Vous avez tendance à tout reporter à plus tard ? Ce livre pourrait vous aider à retrouver votre motivation !


Remettre des tâches de la vie quotidienne, professionnelles ou personnelles, à plus tard, cela nous arrive à tous. Mais si cette habitude s’installe, cela peut devenir problématique… Découvrez 24 clés pour rendre ces tâches énergisantes et divertissantes, retrouver votre motivation et dire adieu à la procrastination !
Shékina Rochat, spécialiste de la motivation, offre une méthode efficace pour formuler des objectifs « SMART+IES », c’est-à-dire Spécifiques, Mesurables, Adaptés, Réalistes et définis dans le Temps, mais aussi (et surtout !) Intéressants, Enthousiasmants, et Stimulants. S'appuyant sur des études et des recherches en psychologie, elle permet à chacun de (re)trouver du plaisir dans certaines tâches rébarbatives ou dénuées de sens, transformant ainsi les contraintes du quotidien en un véritable art de vivre !
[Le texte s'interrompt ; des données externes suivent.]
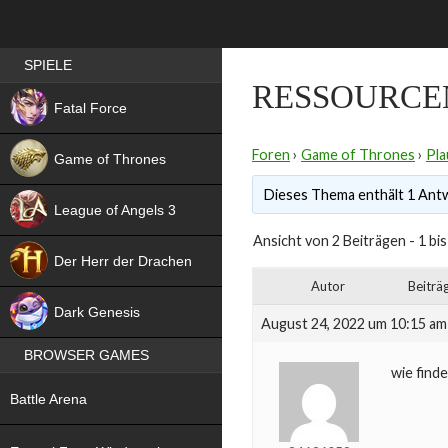
Best RPG games in Germany
SPIELE
RESSOURCE
NEW
Fatal Force
Foren
›
Game of Thrones
›
Pla
Game of Thrones
Dieses Thema enthält 1 Antwo
League of Angels 3
Ansicht von 2 Beiträgen - 1 bis
HIT
Der Herr der Drachen
Autor
Beiträ
NEW
Dark Genesis
August 24, 2022 um 10:15 am
BROWSER GAMES
wie find
NEW
Battle Arena
NEW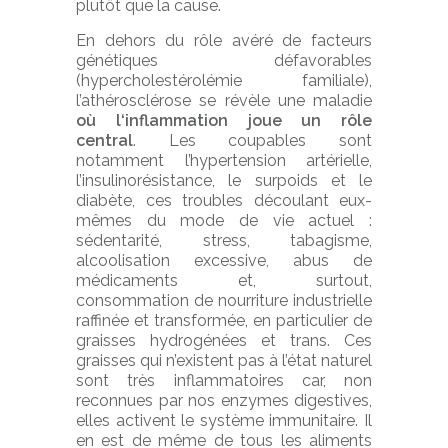
plutôt que la cause.
En dehors du rôle avéré de facteurs
génétiques défavorables
(hypercholestérolémie familiale),
l’athérosclérose se révèle une maladie
où l‘inflammation joue un rôle
central
. Les coupables sont
notamment l’hypertension artérielle,
l’insulinorésistance, le surpoids et le
diabète, ces troubles découlant eux-
mêmes du mode de vie actuel :
sédentarité, stress, tabagisme,
alcoolisation excessive, abus de
médicaments et, surtout,
consommation de nourriture industrielle
raffinée et transformée, en particulier de
graisses hydrogénées et trans. Ces
graisses qui n’existent pas à l’état naturel
sont très inflammatoires car, non
reconnues par nos enzymes digestives,
elles activent le système immunitaire. Il
en est de même de tous les aliments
Un guide astucieux et ludique abondant de précieux conseils pour reprendre les rênes de sa vie !


À PROPOS DE L'AUTEURE


Praticienne-chercheuse en psychologie de l’orientation, Shékina Rochat a alterné tout au long de son parcours des activités de conseil et de recherche dans le domaine de la gestion de carrière. Ses travaux portent sur les thématiques de l’indécision, de la motivation, du jeu et de la psychologie positive. Actuellement, elle est Maître d’enseignement et de recherche suppléante à l’Institut de Psychologie de l’Université de Lausanne.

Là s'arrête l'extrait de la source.